We discover that this involves 4 things. We must eat something from Newfoundland which turns out to be bologna or what is known as a Newfoundland steak. We must have a shot of screech rum. Which is Jamaican rhum bottled here in Newfoundland. We must repeat a local saying about old friend being the support for our sailing forward, very lovely. Then we must kiss the king of Newfoundland which of course is a frozen cod. We perform all these steps to John’s multiple stories and receive our certificate making us honorary Newfoundlanders!


We then head to a local pub on George St for some cod and local music.
On Sunday we head south to Cape Spear, the easternmost point in North America and hike part of the eastern coast trail toward Maddox Cove.



We are treated to beautiful cliffs and more icebergs. The scenery is reminiscing of the northern Scotland we visited a few years ago.
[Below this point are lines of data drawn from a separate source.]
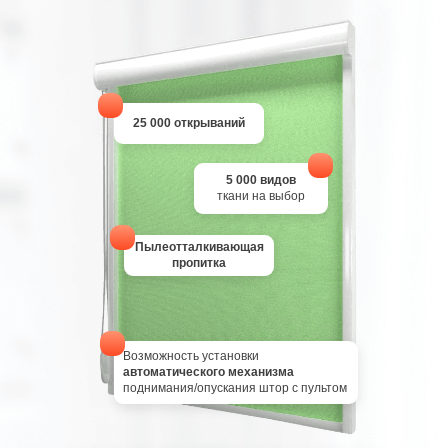
25 000 открываний
5 000 видов
ткани на выбор
Пылеотталкивающая
пропитка
Возможность установки
автоматического механизма
поднимания/опускания штор с пультом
Very windy coast!



Our stop for lunch is at the Murray Landscaper Grounds cafe (farm to fork) as featured in an article in the Globe and Mail that we had read. Excellent vegan food in a nice, bright and airy dining room.
We then drive up to Stiles Coves to hike up to the beautiful cliffs and waterfall.


Well worth the drive/hike. A little bit down the road we stop at the end of the Pouch Cove trail in Flatrock to take a look at the flat rocks, the waterfall in Big River and the stunning waves crashing on those rocks. Loved it!!


We then make a stop at the Quidi Vidi brewery for a few sampler of the local beer, one of which made with iceberg water, before heading back home.
Our Fitbit today says 14 km, 20,500 steps.
Well earned dinner at Exile, the restaurant part of the Jag hotel owned by the cousin of one of Chuck’s friend. What an awesome decor and atmosphere with multiple posters of music legends.